The 2014 NHL entry draft will be held on June 27–28, 2014, at the Wells Fargo Center in Philadelphia, Pennsylvania.

| Round | # | Player | Pos | Nationality | College/Junior/Club team (League) |
|---|---|---|---|---|---|
| 1 | 12 | Brendan Perlini | LW | Canada | Niagara IceDogs (OHL) |
| 2 | 43 | Ryan MacInnis | C | United States | Kitchener Rangers (OHL) |
| 2 | 58^{[a]} | Christian Dvorak | LW | United States | London Knights (OHL) |
| 3 | 87^{[b]} | Anton Karlsson | RW | Sweden | Frolunda HC Jr. (Sweden Jr) |
| 4 | 117^{[b]} | Michael Bunting | LW | Canada | Sault Ste. Marie Greyhounds (OHL) |
| 5 | 133 | Dysin Mayo | D | Canada | Edmonton Oil Kings (WHL) |
| 6 | 163 | David Westlund | D | Sweden | Brynas IF Jr. (Sweden Jr.) |
| 7 | 191^{[c]} | Jared Fiegl | LW | United States | USA U–18 (USHL) |
| 7 | 193 | Edgars Kulda | LW | Latvia | Edmonton Oil Kings (WHL) |

- Draft notes
- The Chicago Blackhawks second-round pick went to the Arizona Coyotes as the result of a trade on March 4, 2014, that sent David Rundblad, Mathieu Brisebois to the Blackhawks in exchange for this pick.

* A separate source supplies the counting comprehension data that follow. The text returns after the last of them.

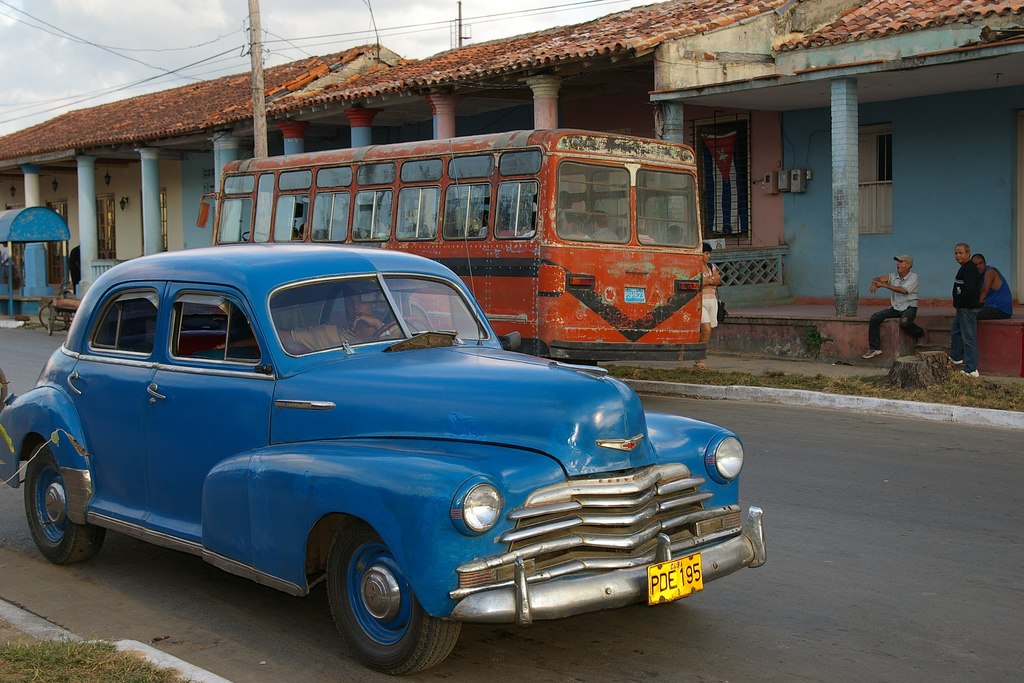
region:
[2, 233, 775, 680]
blue vintage car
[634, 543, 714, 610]
yellow license plate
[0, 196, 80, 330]
blue metal bus stop covering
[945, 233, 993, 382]
man standing up in front of step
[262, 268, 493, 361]
windshield on front of blue car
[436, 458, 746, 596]
metal grill on front of car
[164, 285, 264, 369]
side window on vintage car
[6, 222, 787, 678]
blue vehicle on a street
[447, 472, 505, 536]
front headlight on a vehicle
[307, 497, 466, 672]
front wheel on a vehicle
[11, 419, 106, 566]
rear wheel on a vehicle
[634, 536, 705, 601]
front licence plate on a vehicle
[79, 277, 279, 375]
side windows on a vehicle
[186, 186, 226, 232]
side rear view mirror on a bus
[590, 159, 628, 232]
a window on the bus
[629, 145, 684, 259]
a window on the bus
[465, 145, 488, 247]
a window on the bus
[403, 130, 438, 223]
a window on the bus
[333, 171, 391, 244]
a window on the bus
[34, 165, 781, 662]
cars on the road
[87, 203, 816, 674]
blue car on the road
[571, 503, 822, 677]
license plate on the car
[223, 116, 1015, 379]
red bus on the road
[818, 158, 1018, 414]
people sitting down on a bench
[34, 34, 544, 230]
tiles on the roof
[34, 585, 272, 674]
grass on the ground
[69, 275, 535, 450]
windows on the car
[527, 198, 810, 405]
black design on the bus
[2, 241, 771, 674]
old blue car parked on street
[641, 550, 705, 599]
yellow license plate on car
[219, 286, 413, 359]
man sitting inside blue car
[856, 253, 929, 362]
man in white shirt and black pants sitting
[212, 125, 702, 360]
old orange bus parked on street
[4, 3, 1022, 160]
orange ceramic roof tiles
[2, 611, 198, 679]
parched grass near curb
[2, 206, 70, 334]
blue covered bus stop near curb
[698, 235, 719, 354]
woman in pink shirt and white shorts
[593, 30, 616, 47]
A shingle on a roof.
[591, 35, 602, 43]
A shingle on a roof.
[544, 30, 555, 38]
A shingle on a roof.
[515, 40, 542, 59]
A shingle on a roof.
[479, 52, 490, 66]
A shingle on a roof.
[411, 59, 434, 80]
A shingle on a roof.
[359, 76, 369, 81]
A shingle on a roof.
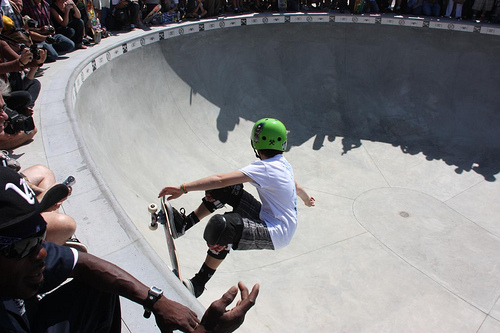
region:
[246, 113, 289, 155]
the man is wearing a helmet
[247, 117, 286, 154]
the helmet is made of plastic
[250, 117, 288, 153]
the plastic is green in color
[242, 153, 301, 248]
the man is wearing a t shirt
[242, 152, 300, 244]
the t shirt is white in color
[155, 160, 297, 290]
the man is holding the skateboard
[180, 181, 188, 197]
the man is wearing bracelets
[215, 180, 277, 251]
the man is wearing shorts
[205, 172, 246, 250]
the man is wearing knee pads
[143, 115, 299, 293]
the man is skateboarding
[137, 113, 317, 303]
A young boy skating in a skate bowl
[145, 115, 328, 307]
A young boy skateboarding in a skate bowl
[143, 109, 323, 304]
A young boy skateboarding in a skate bowl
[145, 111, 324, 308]
A young boy skateboarding in a skate bowl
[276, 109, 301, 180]
Green helmet on the boys head.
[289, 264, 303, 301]
Green helmet on the boys head.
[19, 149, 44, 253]
Green helmet on the boys head.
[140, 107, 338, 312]
person on a skateboard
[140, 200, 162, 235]
a pair of wheels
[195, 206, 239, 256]
black knee pad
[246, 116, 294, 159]
green helmet on the head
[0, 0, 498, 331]
people sitting around the ramp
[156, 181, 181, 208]
hand touching the board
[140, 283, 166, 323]
watch around the wrist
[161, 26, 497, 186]
shadows on the ramp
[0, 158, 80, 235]
black and white hat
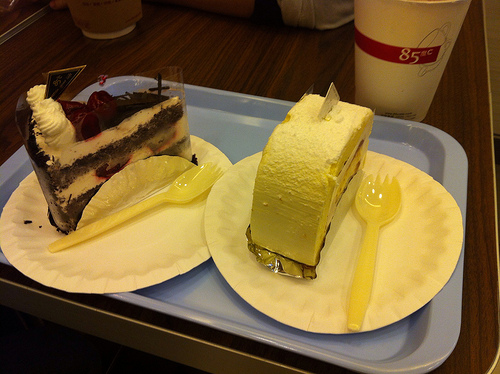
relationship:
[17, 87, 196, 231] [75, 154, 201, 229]
cake on top of paper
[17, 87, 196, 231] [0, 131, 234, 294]
cake on top of plate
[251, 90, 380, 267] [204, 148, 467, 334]
cake on top of plate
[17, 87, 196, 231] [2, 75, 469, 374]
cake on top of tray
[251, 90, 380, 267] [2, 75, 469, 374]
cake on top of tray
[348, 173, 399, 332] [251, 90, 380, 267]
utensil next to cake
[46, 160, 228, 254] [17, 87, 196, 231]
utensil next to cake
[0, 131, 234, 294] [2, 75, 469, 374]
plate on top of tray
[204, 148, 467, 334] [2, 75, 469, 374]
plate on top of tray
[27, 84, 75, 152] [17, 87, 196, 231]
topping on top of cake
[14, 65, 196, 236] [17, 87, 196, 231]
wrapper surrounding cake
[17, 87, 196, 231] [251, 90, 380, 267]
cake next to cake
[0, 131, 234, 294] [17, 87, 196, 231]
plate under cake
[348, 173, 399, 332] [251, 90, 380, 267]
utensil beside cake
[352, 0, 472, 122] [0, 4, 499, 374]
cup on top of table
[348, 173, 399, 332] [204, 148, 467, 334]
utensil on top of plate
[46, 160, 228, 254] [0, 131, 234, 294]
utensil on top of plate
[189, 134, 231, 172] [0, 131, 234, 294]
edge of plate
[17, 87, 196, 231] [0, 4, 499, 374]
cake on top of table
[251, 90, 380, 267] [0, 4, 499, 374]
cake on top of table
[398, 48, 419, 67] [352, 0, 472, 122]
number printed on cup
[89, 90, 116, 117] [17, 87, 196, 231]
cherry on top of cake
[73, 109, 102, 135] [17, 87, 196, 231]
cherry on top of cake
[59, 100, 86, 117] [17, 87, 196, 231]
cherry on top of cake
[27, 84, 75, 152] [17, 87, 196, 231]
topping piped on top of cake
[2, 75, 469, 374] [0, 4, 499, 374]
tray on top of table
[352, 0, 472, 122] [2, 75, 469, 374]
cup next to tray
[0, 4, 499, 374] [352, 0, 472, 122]
table under cup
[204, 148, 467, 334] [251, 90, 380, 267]
plate under cake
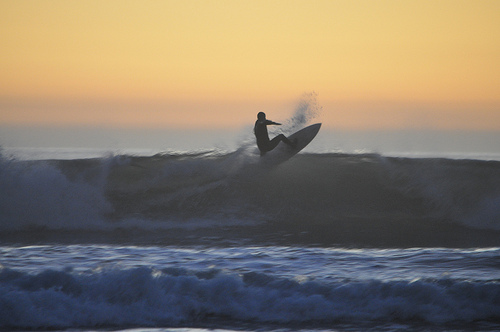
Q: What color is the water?
A: Blue.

- The Arizona Coyotes third-round pick went to the Montreal Canadiens as the result of a trade on June 28, 2014, that sent a third and fourth-round pick in 2014 to Arizona in exchange for this pick.
- The Arizona Coyotes' fourth-round pick went to the Toronto Maple Leafs as the result of a trade on January 16, 2013, that sent Matthew Lombardi to the Coyotes in exchange for this pick.
- The New Jersey Devils seventh-round pick went to the Arizona Coyotes as the result of a trade on April 3, 2013, that sent Steve Sullivan to the Devils in exchange for this pick.